* The problem
Start at the line with "when no file is found." in the records below, stop at the line with "emitted during loading.", and return every line in that span exactly, the two end lines included.

* Record excerpts
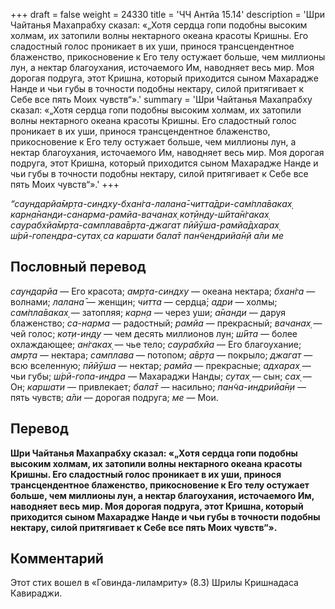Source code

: +++
draft = false
weight = 24330
title = 'ЧЧ Антйа 15.14'
description = 'Шри Чайтанья Махапрабху сказал: «„Хотя сердца гопи подобны высоким холмам, их затопили волны нектарного океана красоты Кришны. Его сладостный голос проникает в их уши, принося трансцендентное блаженство, прикосновение к Его телу остужает больше, чем миллионы лун, а нектар благоухания, источаемого Им, наводняет весь мир. Моя дорогая подруга, этот Кришна, который приходится сыном Махарадже Нанде и чьи губы в точности подобны нектару, силой притягивает к Себе все пять Моих чувств“».'
summary = 'Шри Чайтанья Махапрабху сказал: «„Хотя сердца гопи подобны высоким холмам, их затопили волны нектарного океана красоты Кришны. Его сладостный голос проникает в их уши, принося трансцендентное блаженство, прикосновение к Его телу остужает больше, чем миллионы лун, а нектар благоухания, источаемого Им, наводняет весь мир. Моя дорогая подруга, этот Кришна, который приходится сыном Махарадже Нанде и чьи губы в точности подобны нектару, силой притягивает к Себе все пять Моих чувств“».'
+++

_“саундарйа̄мр̣та-синдху-бхан̇га-лалана̄-читта̄дри-сам̇пла̄ваках̣  
карн̣а̄нанди-санарма-рамйа-вачанах̣ кот̣ӣнду-ш́ӣта̄н̇гаках̣  
саурабхйа̄мр̣та-самплава̄вр̣та-джагат пӣйӯша-рамйа̄дхарах̣  
ш́рӣ-гопендра-сутах̣ са каршати бала̄т пан̃чендрийа̄н̣й а̄ли ме_

## Пословный перевод

_саундарйа_ — Его красота; _амр̣та_\-_синдху_ — океана нектара; _бхан̇га_ — волнами; _лалана̄_ — женщин; _читта_ — сердца́; _адри_ — холмы; _сам̇пла̄ваках̣_ — затопляя; _карн̣а_ — через уши; _а̄нанди_ — даруя блаженство; _са_\-_нарма_ — радостный; _рамйа_ — прекрасный; _вачанах̣_ — чей голос; _кот̣и_\-_инду_ — чем десять миллионов лун; _ш́ӣта_ — более охлаждающее; _ан̇гаках̣_ — чье тело; _саурабхйа_ — Его благоухание; _амр̣та_ — нектара; _самплава_ — потопом; _а̄вр̣та_ — покрыло; _джагат_ — всю вселенную; _пӣйӯша_ — нектар; _рамйа_ — прекрасные; _адхарах̣_ — чьи губы; _ш́рӣ_\-_гопа_\-_индра_ — Махараджи Нанды; _сутах̣_ — сын; _сах̣_ — Он; _каршати_ — привлекает; _бала̄т_ — насильно; _пан̃ча_\-_индрийа̄н̣и_ — пять чувств; _а̄ли_ — дорогая подруга; _ме_ — Мои.

## Перевод

**Шри Чайтанья Махапрабху сказал: «„Хотя сердца гопи подобны высоким холмам, их затопили волны нектарного океана красоты Кришны. Его сладостный голос проникает в их уши, принося трансцендентное блаженство, прикосновение к Его телу остужает больше, чем миллионы лун, а нектар благоухания, источаемого Им, наводняет весь мир. Моя дорогая подруга, этот Кришна, который приходится сыном Махарадже Нанде и чьи губы в точности подобны нектару, силой притягивает к Себе все пять Моих чувств“».**

## Комментарий

Этот стих вошел в «Говинда-лиламриту» (8.3) Шрилы Кришнадаса Кавираджи.
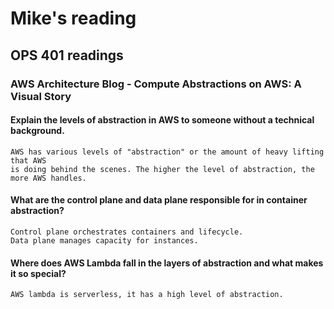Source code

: # Mike's reading

## OPS 401 readings

### AWS Architecture Blog - Compute Abstractions on AWS: A Visual Story

#### Explain the levels of abstraction in AWS to someone without a technical background.
    AWS has various levels of "abstraction" or the amount of heavy lifting that AWS
    is doing behind the scenes. The higher the level of abstraction, the more AWS handles.
#### What are the control plane and data plane responsible for in container abstraction?
    Control plane orchestrates containers and lifecycle.
    Data plane manages capacity for instances.
#### Where does AWS Lambda fall in the layers of abstraction and what makes it so special?
    AWS lambda is serverless, it has a high level of abstraction.
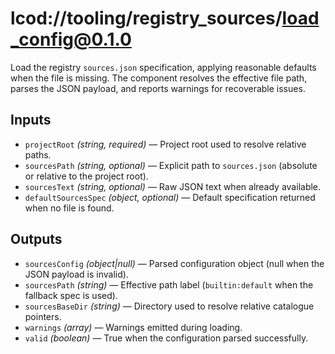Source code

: # lcod://tooling/registry_sources/load_config@0.1.0

Load the registry `sources.json` specification, applying reasonable defaults
when the file is missing. The component resolves the effective file path,
parses the JSON payload, and reports warnings for recoverable issues.

## Inputs

- `projectRoot` *(string, required)* — Project root used to resolve relative
  paths.
- `sourcesPath` *(string, optional)* — Explicit path to `sources.json`
  (absolute or relative to the project root).
- `sourcesText` *(string, optional)* — Raw JSON text when already available.
- `defaultSourcesSpec` *(object, optional)* — Default specification returned
  when no file is found.

## Outputs

- `sourcesConfig` *(object|null)* — Parsed configuration object (null when the
  JSON payload is invalid).
- `sourcesPath` *(string)* — Effective path label (`builtin:default` when the
  fallback spec is used).
- `sourcesBaseDir` *(string)* — Directory used to resolve relative catalogue
  pointers.
- `warnings` *(array)* — Warnings emitted during loading.
- `valid` *(boolean)* — True when the configuration parsed successfully.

* Result of this exercise
  when no file is found.

## Outputs

- `sourcesConfig` *(object|null)* — Parsed configuration object (null when the
  JSON payload is invalid).
- `sourcesPath` *(string)* — Effective path label (`builtin:default` when the
  fallback spec is used).
- `sourcesBaseDir` *(string)* — Directory used to resolve relative catalogue
  pointers.
- `warnings` *(array)* — Warnings emitted during loading.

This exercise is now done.